In fact, they function unlike any other antifungal on the market. Where most target proteins and membranes, coniotins instead bind to the fungal cell wall— a protective shell that provides structural integrity for what’s inside. Disturbing this structure, as coniotins do, fundamentally changes how well the organism can survive.

Xufei Chen, a postdoctoral fellow and first-author on the new paper, identified the new drug class through a process called prefractionation, which allows scientists to tease specific molecules out from complex chemical mixtures.  

“Since the golden age of antibiotic discovery, progress has slowed, due primarily to the frequent rediscovery of known compounds,” she says. “To address this, we implemented a prefractionation screening approach to target overlooked or masked metabolites. By integrating mass spectrometry, metabolomics, and computational analysis, I was able to discover this previously hidden molecule.”

Using this same process, the team recently discovered a new class of antibiotics. They have also used prefractionation to identify several other new drug candidates, which remain under study.

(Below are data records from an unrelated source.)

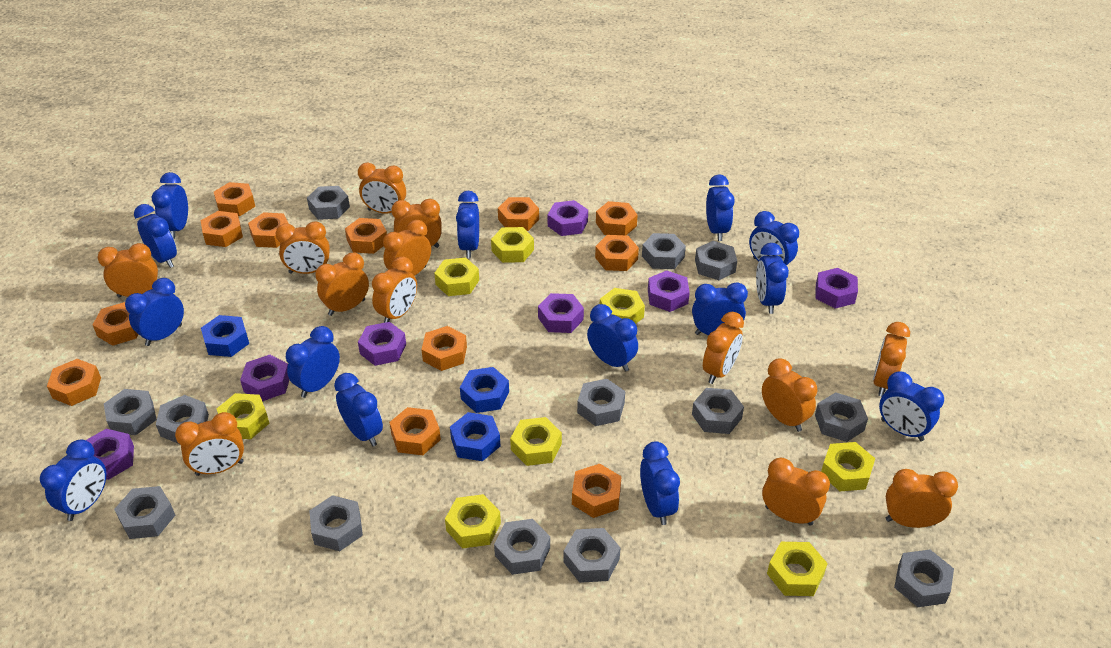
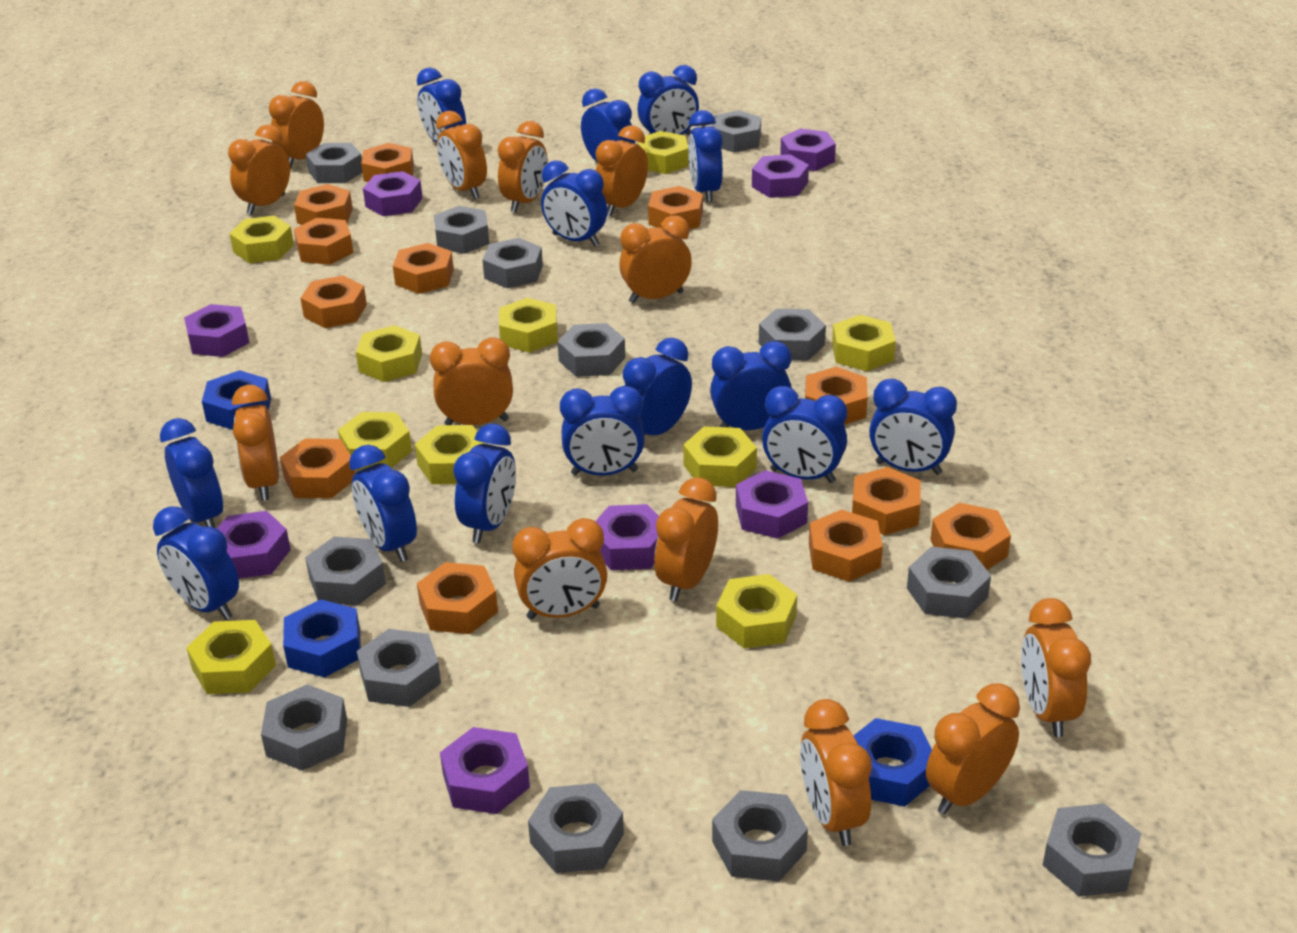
purple nut: [86,429,134,480] [240,355,289,401] [358,322,406,366] [538,293,584,333] [548,200,588,236] [648,270,690,312] [815,268,858,309] = 7 -> [184,304,249,357] [217,511,291,579] [363,171,423,216] [440,727,530,814] [596,504,659,570] [736,470,808,539] [752,154,809,198] [780,129,836,171] = 8
yellow nut: [217,393,269,439] [434,257,479,296] [445,494,501,549] [491,227,534,263] [510,417,562,466] [600,288,645,324] [767,542,828,596] [821,442,875,491] = 8 -> [186,620,276,694] [229,216,294,263] [338,412,412,470] [356,325,422,382] [415,425,487,484] [499,298,558,353] [638,131,689,174] [683,426,757,487] [716,574,797,648] [832,315,896,371] = 10

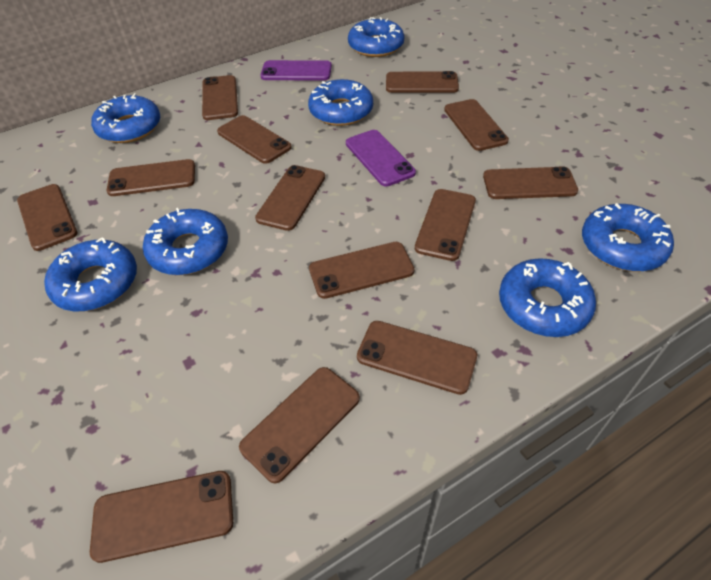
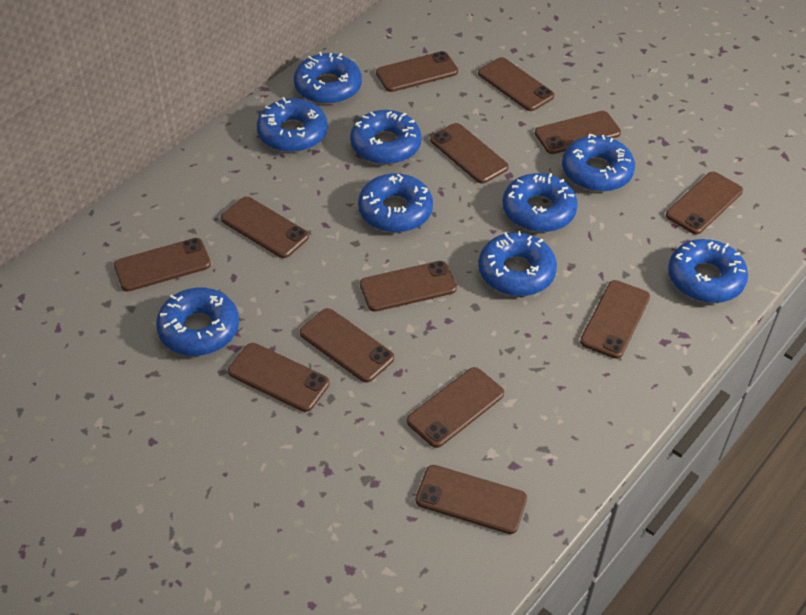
blue donut: [44,238,137,311] [91,93,160,143] [143,208,228,275] [308,79,373,126] [348,17,405,57] [499,258,596,337] [582,203,674,271] = 7 -> [156,288,239,356] [257,97,328,153] [294,52,362,105] [350,110,422,165] [358,173,433,233] [478,231,557,296] [503,173,578,232] [562,134,635,192] [668,239,748,303] = 9
purple phone: [260,60,332,81] [346,130,416,186] = 2 -> none = 0

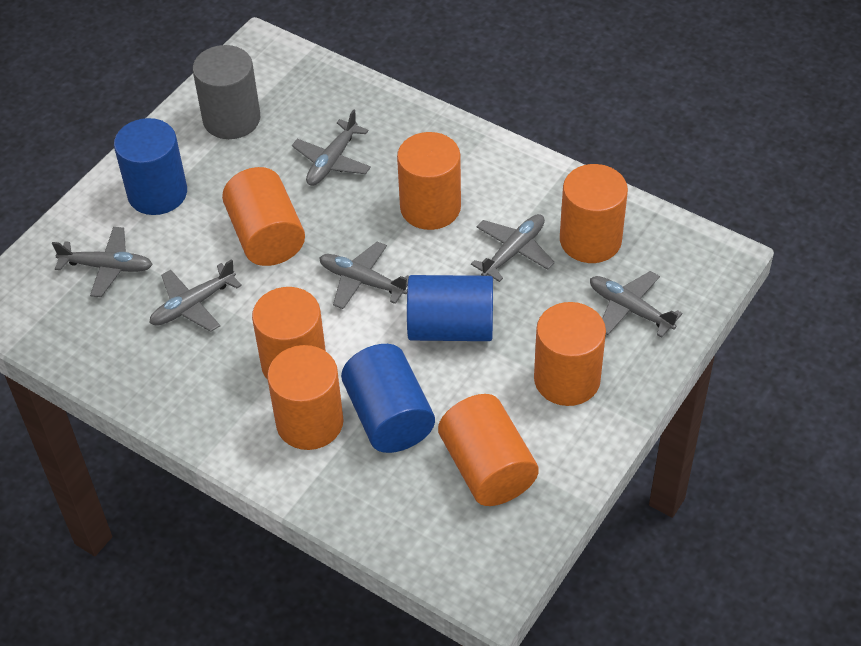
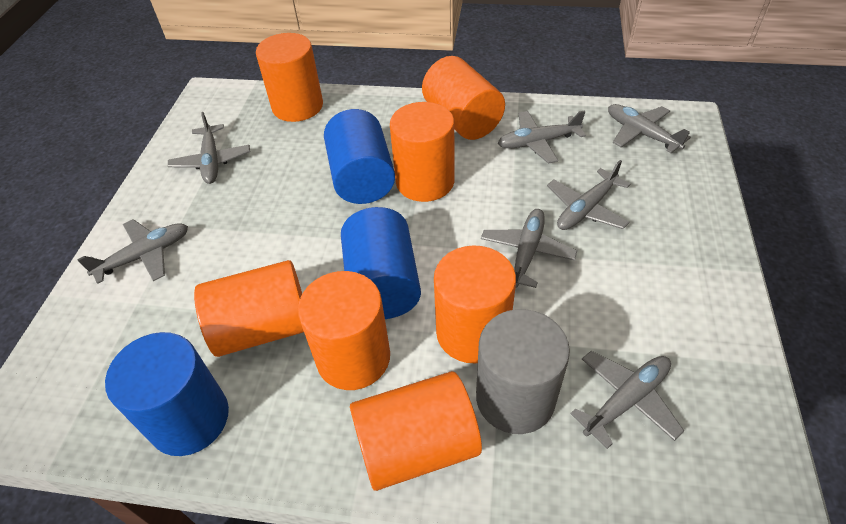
grey plane: [52,227,153,297] [150,259,242,332] [292,109,371,186] [319,241,409,309] [471,214,555,282] [590,271,682,338] = 6 -> [77,219,188,284] [168,112,250,184] [481,209,577,288] [498,110,586,164] [547,160,630,230] [570,351,684,449] [608,104,691,153] = 7

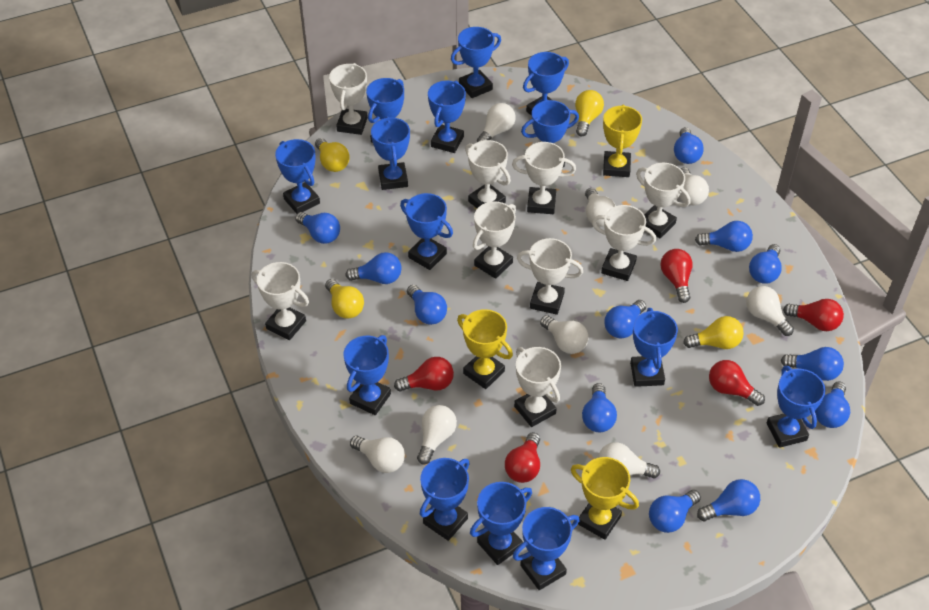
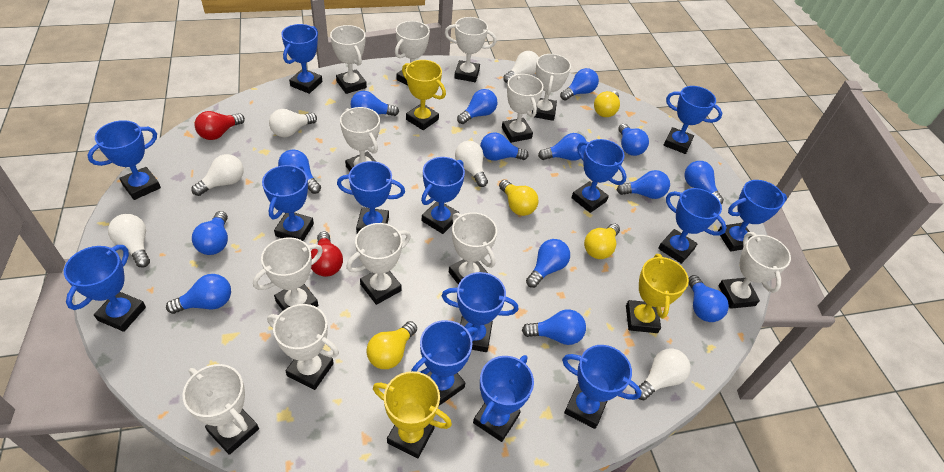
blue light bulb: [295,212,340,244] [345,252,402,284] [407,285,447,325] [582,383,617,432] [604,300,646,339] [649,490,701,533] [674,127,704,164] [695,221,753,252] [697,479,760,521] [749,244,782,284] [781,347,844,381] [815,381,850,428] = 12 -> [166,274,231,314] [192,211,228,255] [278,149,321,194] [351,91,399,116] [457,89,497,124] [480,132,529,161] [522,309,586,345] [526,239,570,288] [538,133,587,161] [560,68,599,100] [617,170,670,199] [618,123,649,156] [684,161,724,205] [688,275,729,322] = 14
red light bulb: [394,357,454,391] [505,432,540,483] [660,249,693,303] [709,360,765,406] [783,299,844,331] = 5 -> [194,111,245,140] [311,232,343,277] = 2
white light bulb: [350,436,405,473] [417,405,457,465] [477,103,516,142] [540,315,589,354] [585,188,616,227] [598,442,660,478] [679,167,709,205] [746,286,794,336] = 8 -> [108,214,150,268] [191,154,244,196] [269,109,317,137] [455,141,488,187] [503,51,539,83] [635,348,691,400] = 6
white trophy: [252,262,309,340] [329,63,368,135] [465,140,511,208] [473,202,516,279] [512,142,576,214] [514,347,561,427] [517,238,583,315] [592,205,656,281] [636,163,691,239] = 9 -> [183,364,259,455] [253,237,323,310] [267,304,339,390] [330,25,367,94] [340,107,380,171] [346,223,411,305] [395,21,430,86] [445,17,497,82] [449,212,497,285] [502,74,543,143] [532,54,571,121] [718,232,791,309] = 12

“What’s really amazing is that we’ve only screened about 5 percent of the chemical library we’ve built here at McMaster,” said Gerry Wright, professor of biochemistry at McMaster and PI on the new study. “We have an immense, largely unexplored chemical space at our fingertips, and a cost-effective way to reduce the rediscovery of known compounds. Who knows what else is in there?”

Wright and his team are moving coniotins along the development pathway. The next steps include producing it at scale through fermentation, and formulating the new drug class so it may eventually be suitable for IV delivery.